What this means more specifically is that the U.S. must take the lead as only it can in crafting one unified process that all stakeholders buy into. This new process will inevitably be some kind of a partnership between the regional and extra-regional actors. So we'll need new packaging, a new understanding of a new process. It cannot be seen to simply be the existing efforts with a little extra international push or coordination. The parties on the ground in Sudan will not take this seriously.
It means having a serious high-level mediating team with one lead negotiator who has the respect and the confidence of the parties and of the international community. It means crafting and coordinating international leverage, something, again, that has never been done, through a contact group or a working group of key nations agreeing on specific incentives and pressures that can be deployed in support of the mediation effort.
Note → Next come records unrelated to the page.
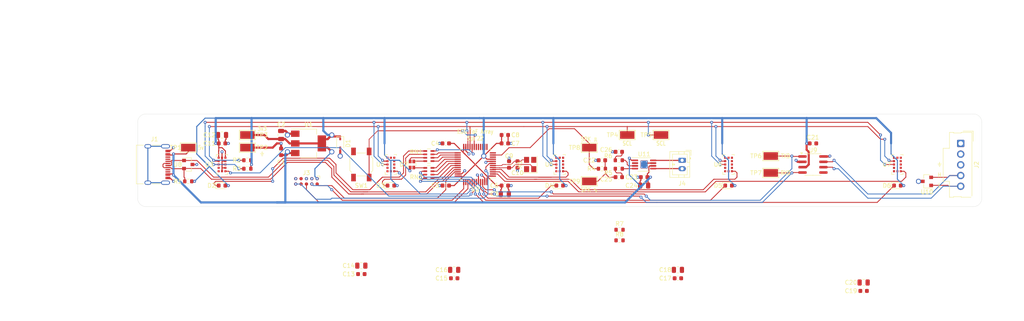
<source format=kicad_pcb>
(kicad_pcb
	(version 20240108)
	(generator "pcbnew")
	(generator_version "8.0")
	(general
		(thickness 1.6)
		(legacy_teardrops no)
	)
	(paper "A4")
	(layers
		(0 "F.Cu" signal)
		(31 "B.Cu" signal)
		(32 "B.Adhes" user "B.Adhesive")
		(33 "F.Adhes" user "F.Adhesive")
		(34 "B.Paste" user)
		(35 "F.Paste" user)
		(36 "B.SilkS" user "B.Silkscreen")
		(37 "F.SilkS" user "F.Silkscreen")
		(38 "B.Mask" user)
		(39 "F.Mask" user)
		(40 "Dwgs.User" user "User.Drawings")
		(41 "Cmts.User" user "User.Comments")
		(42 "Eco1.User" user "User.Eco1")
		(43 "Eco2.User" user "User.Eco2")
		(44 "Edge.Cuts" user)
		(45 "Margin" user)
		(46 "B.CrtYd" user "B.Courtyard")
		(47 "F.CrtYd" user "F.Courtyard")
		(48 "B.Fab" user)
		(49 "F.Fab" user)
	)
	(setup
		(pad_to_mask_clearance 0)
		(allow_soldermask_bridges_in_footprints no)
		(aux_axis_origin 138 48)
		(pcbplotparams
			(layerselection 0x00010f0_ffffffff)
			(plot_on_all_layers_selection 0x0000000_00000000)
			(disableapertmacros no)
			(usegerberextensions no)
			(usegerberattributes no)
			(usegerberadvancedattributes no)
			(creategerberjobfile no)
			(dashed_line_dash_ratio 12.000000)
			(dashed_line_gap_ratio 3.000000)
			(svgprecision 4)
			(plotframeref no)
			(viasonmask no)
			(mode 1)
			(useauxorigin no)
			(hpglpennumber 1)
			(hpglpenspeed 20)
			(hpglpendiameter 15.000000)
			(pdf_front_fp_property_popups yes)
			(pdf_back_fp_property_popups yes)
			(dxfpolygonmode yes)
			(dxfimperialunits yes)
			(dxfusepcbnewfont yes)
			(psnegative no)
			(psa4output no)
			(plotreference yes)
			(plotvalue yes)
			(plotfptext yes)
			(plotinvisibletext no)
			(sketchpadsonfab no)
			(subtractmaskfromsilk no)
			(outputformat 1)
			(mirror no)
			(drillshape 0)
			(scaleselection 1)
			(outputdirectory "gerbers")
		)
	)
	(net 0 "")
	(net 1 "gnd")
	(net 2 "v3v3")
	(net 3 "vusb")
	(net 4 "usb.conn.cc.cc2")
	(net 5 "spk_drv.inn_res.b")
	(net 6 "i2c_chain_0.scl")
	(net 7 "i2c_chain_0.sda")
	(net 8 "leds_chain_0.0")
	(net 9 "leds_chain_0.1")
	(net 10 "leds_chain_0.2")
	(net 11 "leds_chain_0.3")
	(net 12 "leds_chain_0.4")
	(net 13 "spk_chain_0")
	(net 14 "sw1_chain_0")
	(net 15 "usb_chain_0.d_N")
	(net 16 "usb_chain_0.d_P")
	(net 17 "spk_chain_2.a")
	(net 18 "spk_chain_2.b")
	(net 19 "spk_chain_1")
	(net 20 "spk_drv.inp_cap.pos")
	(net 21 "res1.a.0")
	(net 22 "res1.a.1")
	(net 23 "res1.a.2")
	(net 24 "res1.a.3")
	(net 25 "res2.a.0")
	(net 26 "leds_chain_0.5")
	(net 27 "leds_chain_0.7")
	(net 28 "leds_chain_0.6")
	(net 29 "res2.a.1")
	(net 30 "res2.a.2")
	(net 31 "res2.a.3")
	(net 32 "spk_drv.inp_res.b")
	(net 33 "usb.conn.cc.cc1")
	(net 34 "mcu.reset_node")
	(net 35 "mcu.xtal_node.xi")
	(net 36 "mcu.swd_node.swdio")
	(net 37 "can_chain_1.canh")
	(net 38 "can_chain_1.canl")
	(net 39 "can_chain_0.txd")
	(net 40 "can_chain_0.rxd")
	(net 41 "mcu.gpio.tof_reset_4")
	(net 42 "spk_drv.inn_cap.pos")
	(net 43 "mcu.gpio.tof_reset_0")
	(net 44 "mcu.gpio.tof_reset_2")
	(net 45 "mcu.gpio.tof_reset_1")
	(net 46 "mcu.swd_node.swclk")
	(net 47 "mcu.swd.swo")
	(net 48 "mcu.xtal_node.xo")
	(net 49 "mcu.gpio.tof_reset_3")
	(net 50 "tof.elt[2].ic.gpio1")
	(net 51 "tof.elt[3].ic.gpio1")
	(net 52 "tof.elt[1].ic.gpio1")
	(net 53 "tof.elt[4].ic.gpio1")
	(net 54 "tof.elt[0].ic.gpio1")
	(net 55 "can.pwr")
	(net 56 "mcu.swd.tdi")
	(footprint "edg:JlcToolingHole_1.152mm" (layer "F.Cu") (at 52 58))
	(footprint "edg:JlcToolingHole_1.152mm" (layer "F.Cu") (at 248 58))
	(footprint "TestPoint:TestPoint_Keystone_5015_Micro-Minature" (layer "F.Cu") (at 62 46 180))
	(footprint "TestPoint:TestPoint_Keystone_5015_Micro-Minature" (layer "F.Cu") (at 76 46 180))
	(footprint "edg:JlcToolingHole_1.152mm" (layer "F.Cu") (at 52 40))
	(footprint "Diode_SMD:D_SOD-323" (layer "F.Cu") (at 98 45 -90))
	(footprint "Connector_USB:USB_C_Receptacle_XKB_U262-16XN-4BVC11" (layer "F.Cu") (at 53.5 50 -90))
	(footprint "Capacitor_SMD:C_0805_2012Metric" (layer "F.Cu") (at 84 43 90))
	(footprint "TestPoint:TestPoint_Keystone_5015_Micro-Minature" (layer "F.Cu") (at 76 43 180))
	(footprint "Capacitor_SMD:C_0603_1608Metric" (layer "F.Cu") (at 84 47 90))
	(footprint "Package_TO_SOT_SMD:SOT-23" (layer "F.Cu") (at 62 50))
	(footprint "LED_SMD:LED_0603_1608Metric" (layer "F.Cu") (at 70 55))
	(footprint "LED_SMD:LED_0603_1608Metric" (layer "F.Cu") (at 110 55))
	(footprint "LED_SMD:LED_0603_1608Metric" (layer "F.Cu") (at 150 55))
	(footprint "LED_SMD:LED_0603_1608Metric" (layer "F.Cu") (at 190 55))
	(footprint "LED_SMD:LED_0603_1608Metric" (layer "F.Cu") (at 230 55))
	(footprint "Capacitor_SMD:C_0603_1608Metric" (layer "F.Cu") (at 138 50 90))
	(footprint "Capacitor_SMD:C_0603_1608Metric" (layer "F.Cu") (at 140 50 -90))
	(footprint "Package_QFP:LQFP-48_7x7mm_P0.5mm" (layer "F.Cu") (at 130 50 180))
	(footprint "Capacitor_SMD:C_0805_2012Metric" (layer "F.Cu") (at 137 57))
	(footprint "Capacitor_SMD:C_0603_1608Metric" (layer "F.Cu") (at 123 45 180))
	(footprint "Capacitor_SMD:C_0603_1608Metric" (layer "F.Cu") (at 137 55))
	(footprint "Resistor_SMD:R_0603_1608Metric" (layer "F.Cu") (at 62 54 180))
	(footprint "Capacitor_SMD:C_0603_1608Metric" (layer "F.Cu") (at 137 45))
	(footprint "Capacitor_SMD:C_0603_1608Metric" (layer "F.Cu") (at 137 43))
	(footprint "Resistor_SMD:R_0603_1608Metric" (layer "F.Cu") (at 76 49 180))
	(footprint "Connector_JST:JST_PH_B2B-PH-K_1x02_P2.00mm_Vertical" (layer "F.Cu") (at 179 49 -90))
	(footprint "Capacitor_SMD:C_0603_1608Metric" (layer "F.Cu") (at 160 49 180))
	(footprint "Resistor_SMD:R_0603_1608Metric" (layer "F.Cu") (at 160 51))
	(footprint "Capacitor_SMD:C_0805_2012Metric" (layer "F.Cu") (at 170 55 180))
	(footprint "Package_SO:MSOP-8-1EP_3x3mm_P0.65mm_EP1.68x1.88mm_ThermalVias" (layer "F.Cu") (at 170 50))
	(footprint "Capacitor_SMD:C_0603_1608Metric" (layer "F.Cu") (at 164 47 180))
	(footprint "Resistor_SMD:R_0603_1608Metric" (layer "F.Cu") (at 164 49))
	(footprint "Capacitor_SMD:C_0603_1608Metric" (layer "F.Cu") (at 164 53 180))
	(footprint "Resistor_SMD:R_0603_1608Metric" (layer "F.Cu") (at 164 51))
	(footprint "OptoDevice:ST_VL53L0X" (layer "F.Cu") (at 70 50 -90))
	(footprint "OptoDevice:ST_VL53L0X" (layer "F.Cu") (at 110 50 -90))
	(footprint "OptoDevice:ST_VL53L0X" (layer "F.Cu") (at 150 50 -90))
	(footprint "OptoDevice:ST_VL53L0X" (layer "F.Cu") (at 190 50 -90))
	(footprint "OptoDevice:ST_VL53L0X"
		(layer "F.Cu")
		(uuid "00000000-0000-0000-0000-000062a04a65")
		(at 230 50 -90)
		(descr "https://www.st.com/resource/en/datasheet/vl53l1x.pdf")
		(tags "laser-ranging sensor")
		(property "Reference" "U7"
			(at 0 2.5 0)
			(layer "F.SilkS")
			(uuid "4d0a9467-bffb-4f59-94a7-164449136c7f")
			(effects
				(font
					(size 1 1)
					(thickness 0.15)
				)
			)
		)
		(property "Value" "VL53L0X"
			(at 0 2.3 -90)
			(layer "F.Fab")
			(uuid "275bb3b2-37f4-4ea0-8446-d451189af3a6")
			(effects
				(font
					(size 1 1)
					(thickness 0.15)
				)
			)
		)
		(property "Footprint" ""
			(at 0 0 -90)
			(layer "F.Fab")
			(hide yes)
			(uuid "130e86c2-4e5e-44b8-82f8-7b93dc4e1588")
			(effects
				(font
					(size 1.27 1.27)
					(thickness 0.15)
				)
			)
		)
		(property "Datasheet" ""
			(at 0 0 -90)
			(layer "F.Fab")
			(hide yes)
			(uuid "c5e33e9f-d71d-4a2d-89a0-993d9188a8e4")
			(effects
				(font
					(size 1.27 1.27)
					(thickness 0.15)
				)
			)
		)
		(property "Description" ""
			(at 0 0 -90)
			(layer "F.Fab")
			(h
... [272053 chars truncated]
</source>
It means ensuring, most importantly, the centrality of certain principles in the process, such as, not surprisingly, the right of self-determination for southern Sudanese and other marginalized people.
Let me conclude by underlining this central point. In the 18 years of war in Sudan, of this phase of the war in Sudan, there has never been a window of opportunity for peace as wide as there is now. Both sides are battle-hardened with huge walls of mistrust and no confidence in existing efforts. But all the parties -- the government, the SPLA, the larger National Democratic Alliance umbrella of opposition, the Umma Party, civil society organizations, all of them -- have called for a leadership role by the United States, moving us beyond this traffic jam of existing initiatives.
The U.S. should maintain its principled advocacy for human rights. I'm not suggesting one iota of abandonment of that policy. But understand, and make key constituencies in the United States understand the best it can, that the best means, the only means for ensuring these rights is a comprehensive peace deal. And we'll really only get that with a much larger role and engagement by the United States Government.